My patient is 26, skinny, and female. ‘I’ve got this pain in my chest, doctor, here at the front.’
‘Costochondritis’, I tell her.
‘It hurts when I breathe in. I went to the urgent care centre last night, but they didn’t know what it was’
‘There were two nurses, and they X-rayed my chest, but that was alright so they sent me to A&E because I had chest pain.’
‘You’ve got costochondritis.’
‘In A&E they did an ECG and blood tests, and a doctor had a look at me – she said it wasn’t my heart, and told me to come here today to find out what is was. What do you think?’
I think you’ve got bastard costochondritis!
It’s impossible to diagnose a condition if you’ve never heard of it, and this is where our underqualified colleagues in urgent care centres tend to fall on their inexperienced and uneducated arses. And, increasingly, our fellow doctors in secondary care are failing to act as a safety net, assuming (a big assumption, admittedly) she actually saw a doctor; the ‘practitioners’ in A&E don’t always tell you if they’re not.
Let‘s face facts: ‘It’s not a heart attack’ is good news (not that my patient thought for a second that it was), but it’s not a diagnosis. Our patients prefer to know what it is, not what it isn’t.
A similar scenario happened with another of my patients last week. She presented to the urgent care centre with barn-door polymyalgia rheumatica, but because it was technically chest pain she was rushed down the A&E pathway, had the ECG, blood tests (but not the relevant one), an X-ray and, for some absurd reason, an ultrasound of her gallbladder. She was discharged with a diagnosis of ‘non-cardiac chest pain’ and told to see a proper doctor urgently the next day, to get a proper diagnosis. Although the discharge letter did not say that in so many words.

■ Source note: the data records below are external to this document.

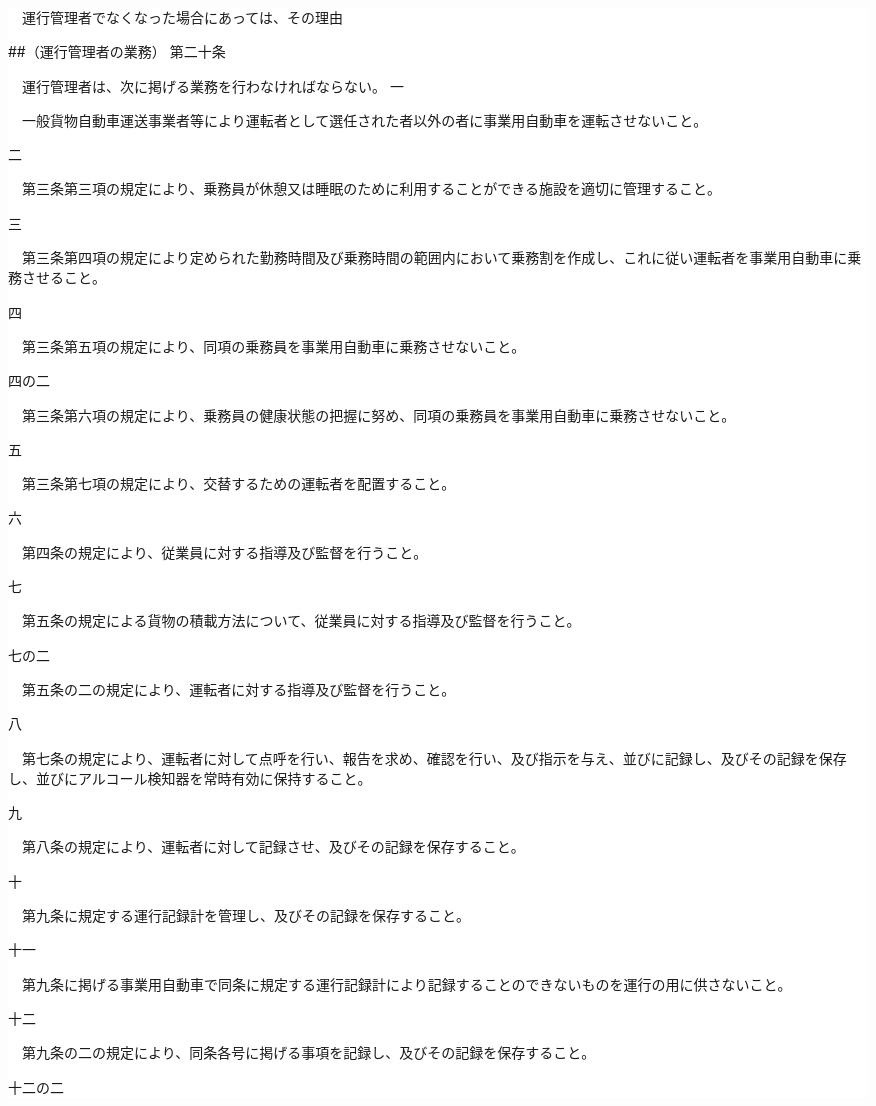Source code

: 　運行管理者でなくなった場合にあっては、その理由




##（運行管理者の業務）
第二十条

　運行管理者は、次に掲げる業務を行わなければならない。
一

　一般貨物自動車運送事業者等により運転者として選任された者以外の者に事業用自動車を運転させないこと。

二

　第三条第三項の規定により、乗務員が休憩又は睡眠のために利用することができる施設を適切に管理すること。

三

　第三条第四項の規定により定められた勤務時間及び乗務時間の範囲内において乗務割を作成し、これに従い運転者を事業用自動車に乗務させること。

四

　第三条第五項の規定により、同項の乗務員を事業用自動車に乗務させないこと。

四の二

　第三条第六項の規定により、乗務員の健康状態の把握に努め、同項の乗務員を事業用自動車に乗務させないこと。

五

　第三条第七項の規定により、交替するための運転者を配置すること。

六

　第四条の規定により、従業員に対する指導及び監督を行うこと。

七

　第五条の規定による貨物の積載方法について、従業員に対する指導及び監督を行うこと。

七の二

　第五条の二の規定により、運転者に対する指導及び監督を行うこと。

八

　第七条の規定により、運転者に対して点呼を行い、報告を求め、確認を行い、及び指示を与え、並びに記録し、及びその記録を保存し、並びにアルコール検知器を常時有効に保持すること。

九

　第八条の規定により、運転者に対して記録させ、及びその記録を保存すること。

十

　第九条に規定する運行記録計を管理し、及びその記録を保存すること。

十一

　第九条に掲げる事業用自動車で同条に規定する運行記録計により記録することのできないものを運行の用に供さないこと。

十二

　第九条の二の規定により、同条各号に掲げる事項を記録し、及びその記録を保存すること。

十二の二
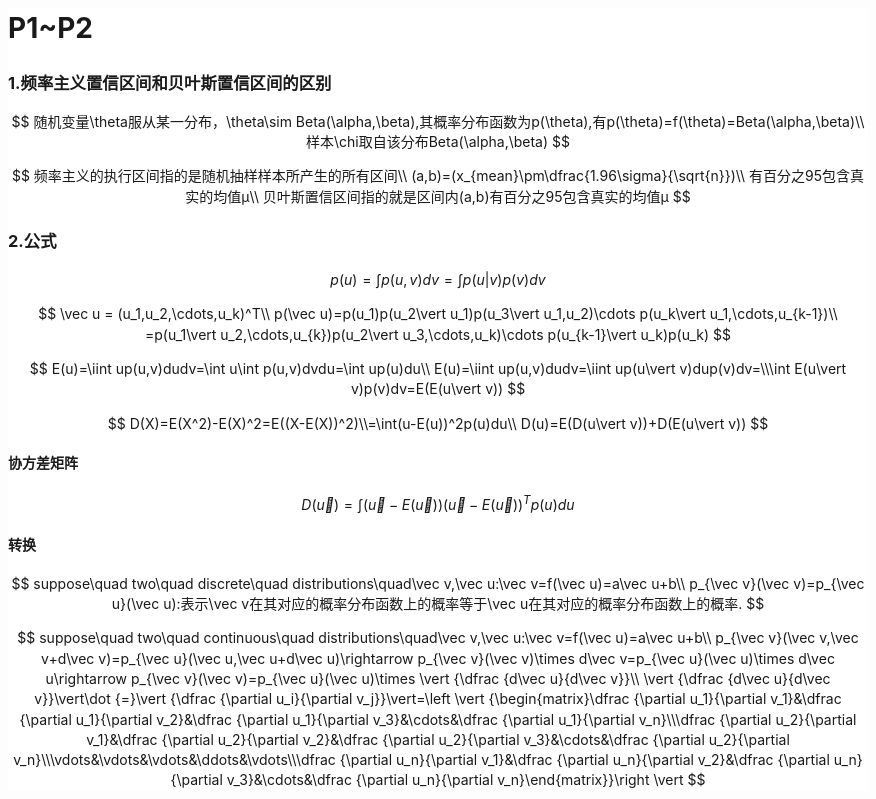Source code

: # P1~P2

### 1.频率主义置信区间和贝叶斯置信区间的区别

$$
随机变量\theta服从某一分布，\theta\sim Beta(\alpha,\beta),其概率分布函数为p(\theta),有p(\theta)=f(\theta)=Beta(\alpha,\beta)\\
样本\chi取自该分布Beta(\alpha,\beta)
$$

$$
频率主义的执行区间指的是随机抽样样本所产生的所有区间\\
(a,b)=(x_{mean}\pm\dfrac{1.96\sigma}{\sqrt{n}})\\
有百分之95包含真实的均值μ\\
贝叶斯置信区间指的就是区间内(a,b)有百分之95包含真实的均值μ
$$
### 2.公式

$$
p(u)=\int p(u,v)dv = \int p(u\vert v)p(v)dv
$$

$$
\vec u = (u_1,u_2,\cdots,u_k)^T\\
p(\vec u)=p(u_1)p(u_2\vert u_1)p(u_3\vert u_1,u_2)\cdots p(u_k\vert u_1,\cdots,u_{k-1})\\
=p(u_1\vert u_2,\cdots,u_{k})p(u_2\vert u_3,\cdots,u_k)\cdots p(u_{k-1}\vert u_k)p(u_k)
$$

$$
E(u)=\iint up(u,v)dudv=\int u\int p(u,v)dvdu=\int up(u)du\\
E(u)=\iint up(u,v)dudv=\iint up(u\vert v)dup(v)dv=\\\int E(u\vert v)p(v)dv=E(E(u\vert v))
$$

$$
D(X)=E(X^2)-E(X)^2=E((X-E(X))^2)\\=\int(u-E(u))^2p(u)du\\
D(u)=E(D(u\vert v))+D(E(u\vert v))
$$

#### 协方差矩阵

$$
D(\vec u)=\int (\vec u-E(\vec u))(\vec u-E(\vec u))^Tp(u)du
$$

#### 转换

$$
suppose\quad two\quad discrete\quad distributions\quad\vec v,\vec u:\vec v=f(\vec u)=a\vec u+b\\
p_{\vec v}(\vec v)=p_{\vec u}(\vec u):表示\vec v在其对应的概率分布函数上的概率等于\vec u在其对应的概率分布函数上的概率.
$$

$$
suppose\quad two\quad continuous\quad distributions\quad\vec v,\vec u:\vec v=f(\vec u)=a\vec u+b\\
p_{\vec v}(\vec v,\vec v+d\vec v)=p_{\vec u}(\vec u,\vec u+d\vec u)\rightarrow p_{\vec v}(\vec v)\times d\vec v=p_{\vec u}(\vec u)\times d\vec u\rightarrow p_{\vec v}(\vec v)=p_{\vec u}(\vec u)\times \vert {\dfrac {d\vec u}{d\vec v}}\\
\vert {\dfrac {d\vec u}{d\vec v}}\vert\dot {=}\vert {\dfrac {\partial u_i}{\partial v_j}}\vert=\left \vert {\begin{matrix}\dfrac {\partial u_1}{\partial v_1}&\dfrac {\partial u_1}{\partial v_2}&\dfrac {\partial u_1}{\partial v_3}&\cdots&\dfrac {\partial u_1}{\partial v_n}\\\dfrac {\partial u_2}{\partial v_1}&\dfrac {\partial u_2}{\partial v_2}&\dfrac {\partial u_2}{\partial v_3}&\cdots&\dfrac {\partial u_2}{\partial v_n}\\\vdots&\vdots&\vdots&\ddots&\vdots\\\dfrac {\partial u_n}{\partial v_1}&\dfrac {\partial u_n}{\partial v_2}&\dfrac {\partial u_n}{\partial v_3}&\cdots&\dfrac {\partial u_n}{\partial v_n}\end{matrix}}\right \vert
$$
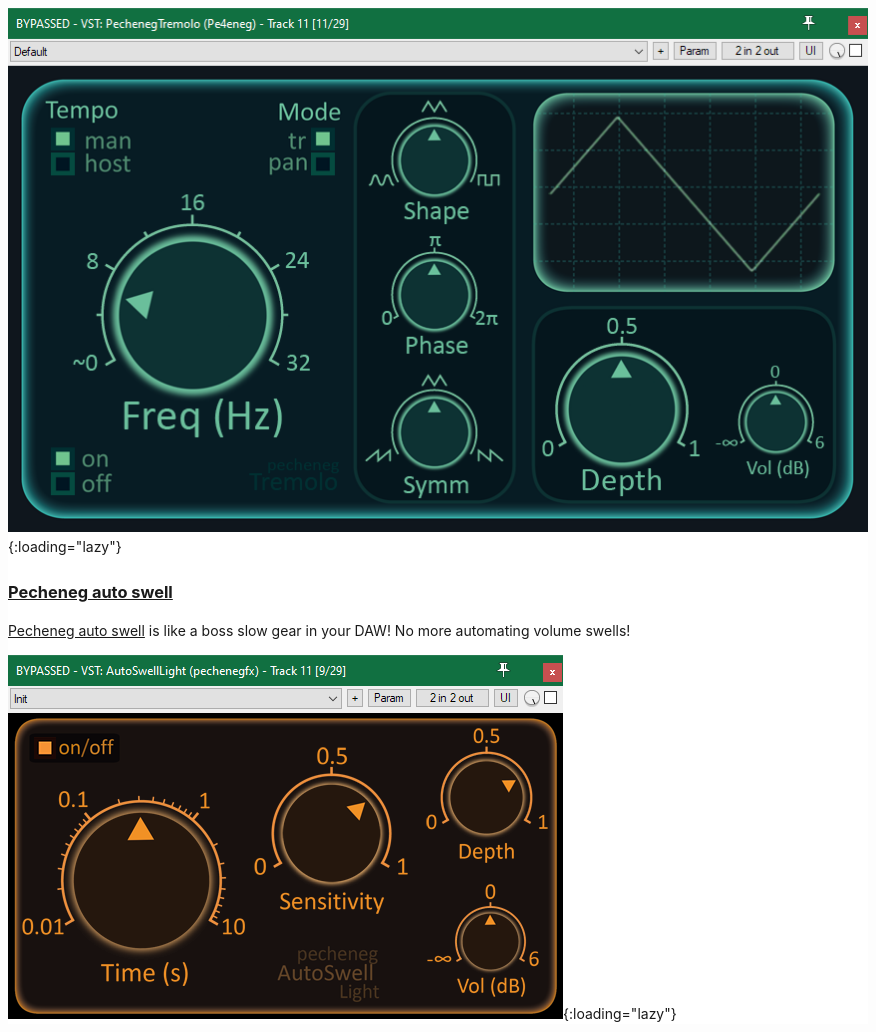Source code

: ![ptrem](/assets/images/reaper-essentials/ptremolo.png){:loading="lazy"}


### [Pecheneg auto swell](http://pechenegfx.org/plugins/automatic-volume-effect-autoswell-light-in-vst-and-au-formats/)

[Pecheneg auto swell](http://pechenegfx.org/plugins/automatic-volume-effect-autoswell-light-in-vst-and-au-formats/) is like a boss slow gear in your DAW!
No more automating volume swells!

![pswell](/assets/images/reaper-essentials/pswell.png){:loading="lazy"}
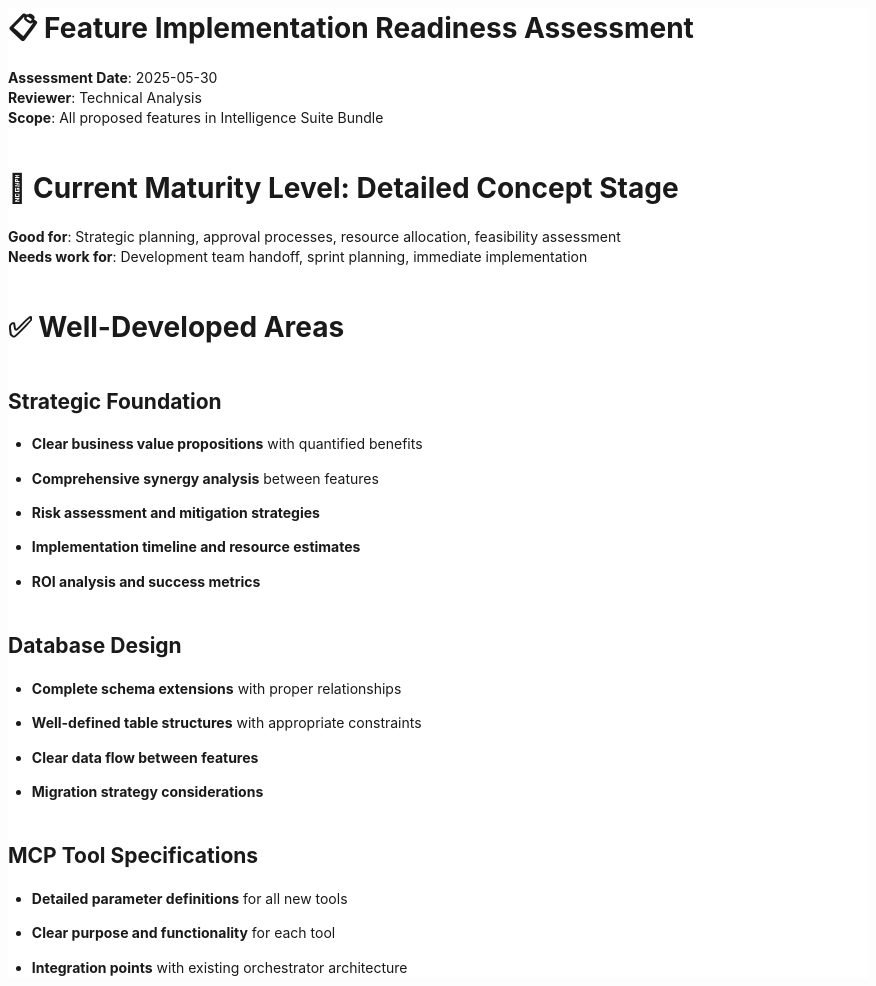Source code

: 

# 📋 Feature Implementation Readiness Assessment

**Assessment Date**: 2025-05-30  
**Reviewer**: Technical Analysis  
**Scope**: All proposed features in Intelligence Suite Bundle  

#

# 🎯 Current Maturity Level: **Detailed Concept Stage**

**Good for**: Strategic planning, approval processes, resource allocation, feasibility assessment  
**Needs work for**: Development team handoff, sprint planning, immediate implementation

#

# ✅ Well-Developed Areas

#

## **Strategic Foundation**

- **Clear business value propositions** with quantified benefits

- **Comprehensive synergy analysis** between features

- **Risk assessment and mitigation strategies**

- **Implementation timeline and resource estimates**

- **ROI analysis and success metrics**

#

## **Database Design**

- **Complete schema extensions** with proper relationships

- **Well-defined table structures** with appropriate constraints

- **Clear data flow between features**

- **Migration strategy considerations**

#

## **MCP Tool Specifications**

- **Detailed parameter definitions** for all new tools

- **Clear purpose and functionality** for each tool

- **Integration points** with existing orchestrator architecture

I listened, made the diagnosis in 30 seconds, gave her some steroids and the pain went away. I’m not some brilliant clinician. I’m just an ordinary, experienced GP, just like you. Of course I get the odd one wrong. But if either of these patients had seen one of us first, the NHS would have been saved hundreds of pounds in investigations, time and transport costs, and the patients would have been spared an awful lot of needless pissing about.
Maligned, underfunded and undervalued as we are, it is easy to demonstrate that we are cost effective, efficient and, more to the point, usually right – something both those patients were extremely grateful for.
My next patient is a lad with pain in his knee. ‘Here, at the front. It hurts when I play football.’
‘My dad took me to the walk-in centre last night but they didn’t know what it was.’
‘It’s Osgood-Schlatter’s Disease.’
‘The nurse did an X-ray, and there was nothing wrong with it, so they told me to come here to get referred to a knee specialist.’
‘You’ve got Osgoo… oh, never mind. Just take these tablets. And don’t go to the walk-in centre again. It’s not good for your health.’
Dr Phil Peverley is a GP in Sunderland.